If you do want to move ahead, domain experts should closely collaborate with technical teams to help design the inputs, actions, and rewards. For inputs, seek the smallest set of information you could use to make a good decision. For actions, ask how much flexibility you want to give the system; start simple and later expand the range of actions. For rewards, think carefully about the outcomes — and be careful to avoid falling into the traps of considering one variable in isolation or opting for short-term gains with long-term pains.

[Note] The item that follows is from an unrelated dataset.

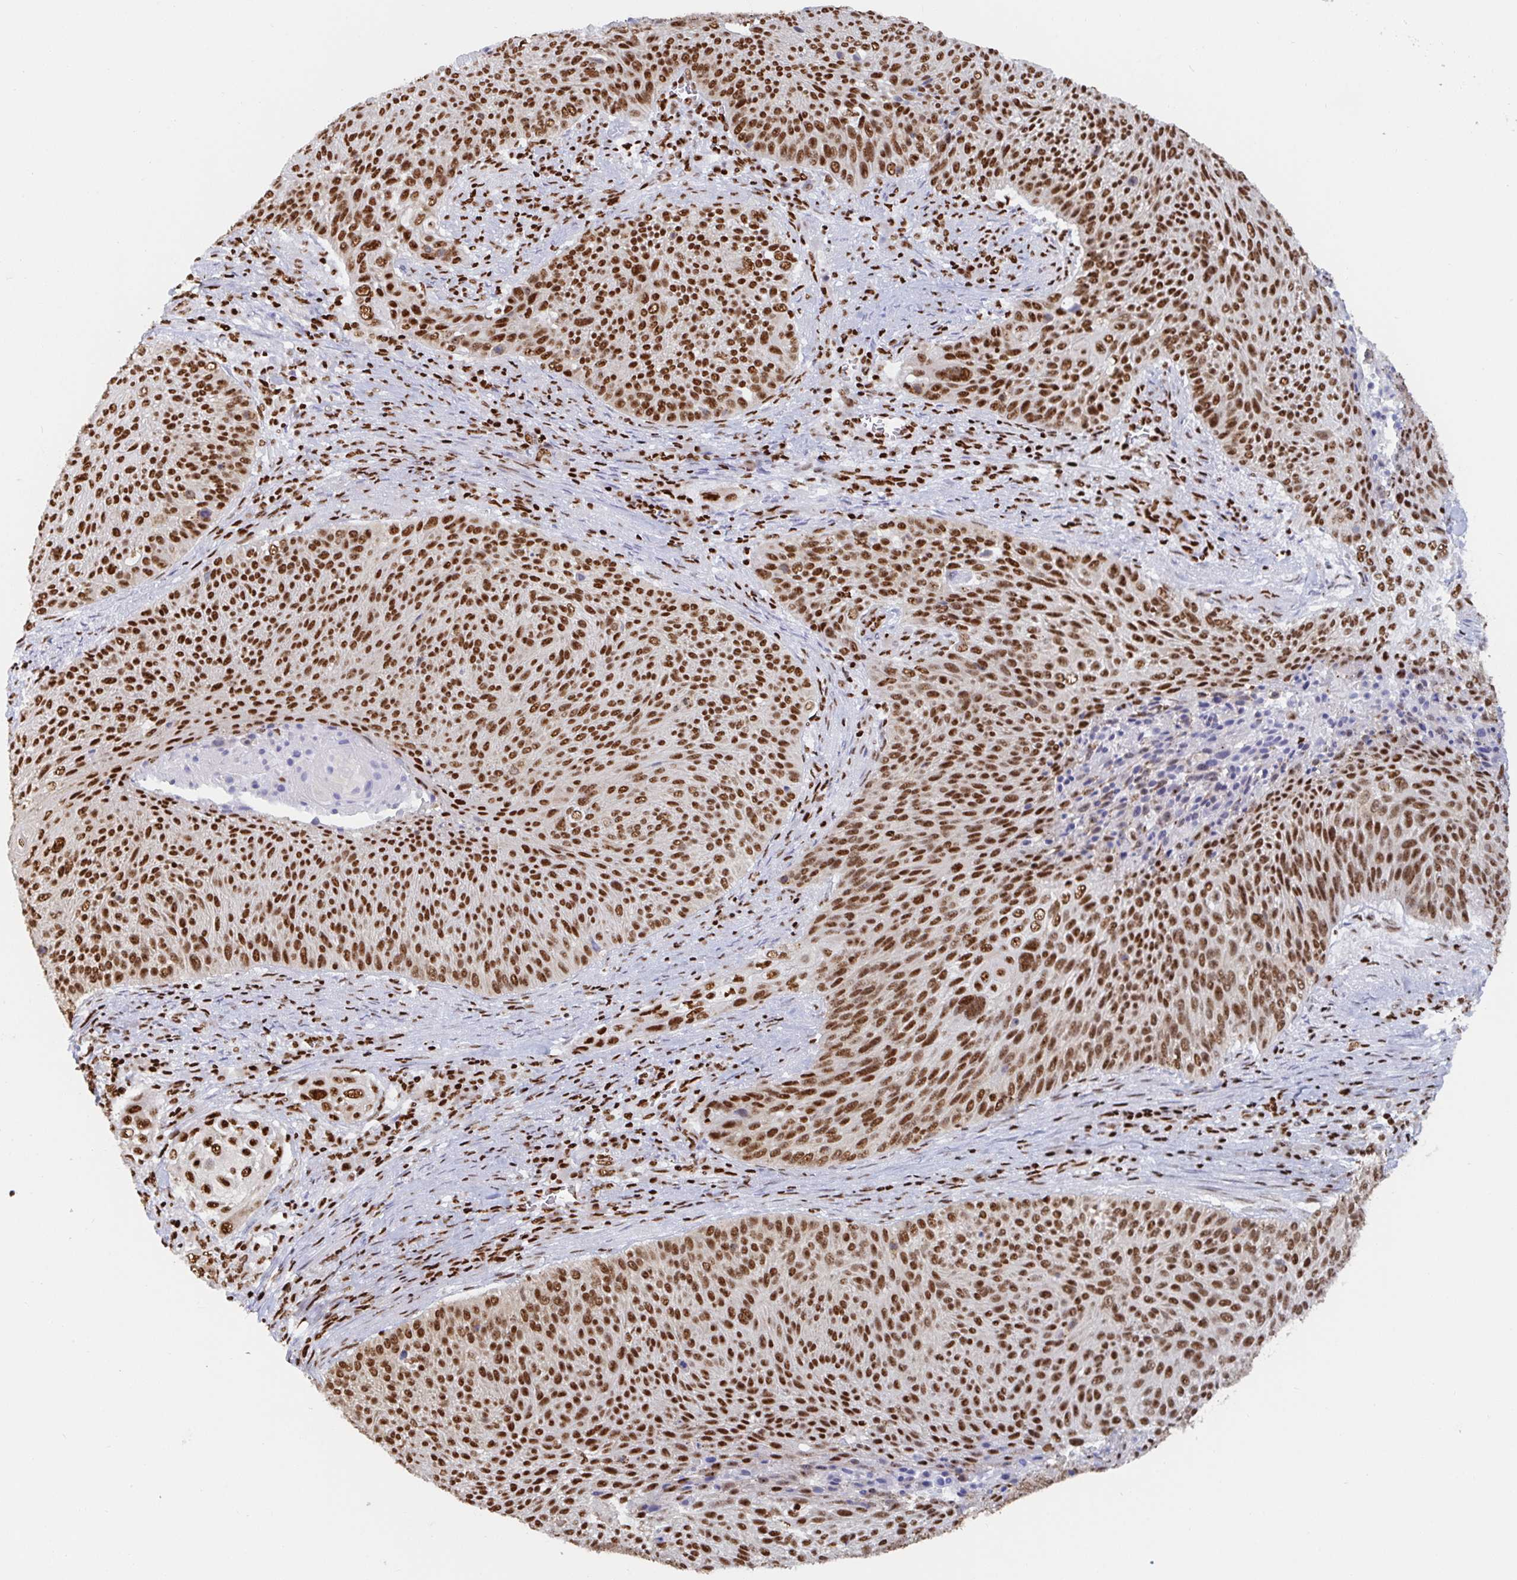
{"staining": {"intensity": "strong", "quantity": ">75%", "location": "nuclear"}, "tissue": "cervical cancer", "cell_type": "Tumor cells", "image_type": "cancer", "snomed": [{"axis": "morphology", "description": "Squamous cell carcinoma, NOS"}, {"axis": "topography", "description": "Cervix"}], "caption": "Squamous cell carcinoma (cervical) stained with IHC displays strong nuclear expression in approximately >75% of tumor cells.", "gene": "EWSR1", "patient": {"sex": "female", "age": 31}}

Ask whether it’s worth it.

Will the possible gains justify the costs for development? Many companies need to make digital transformation investments to have the systems and dense, data-generating business processes in place to really make reinforcement learning systems useful. To answer whether the investment will pay off, technical teams should take stock of computational resources to ensure you have the compute power required to support trials and allow the system to explore and identify the optimal sequence. (They may want to create a simulation environment to test the algorithm before releasing it live.) On the software front, if you’re planning to use a learning system for customer engagement, you need to have a system that can support A/B testing. This is critical to the learning process, as the algorithm needs to explore different options before it can latch onto which one works best. Finally, if your technology stack can only release features universally, you need likely to upgrade before you start optimizing.

Prepare to Be Patient.

And last but not least, as with many learning algorithms, you have to be open to errors early on while the system learns. It won’t find the optimal path from day one, but it will get there in time — and potentially find surprising, creative solutions beyond human imagination when it does.

While reinforcement learning is a mature technology, it’s only now starting to be applied in business settings. The technology shines when used to automate or optimize business processes that generate dense data, and where there could be unanticipated changes you couldn’t capture with formulas or rules. If you can spot an opportunity, and either lean on an in-house technical team or partner with experts in the space, there’s a window to apply this technology to outpace your competition.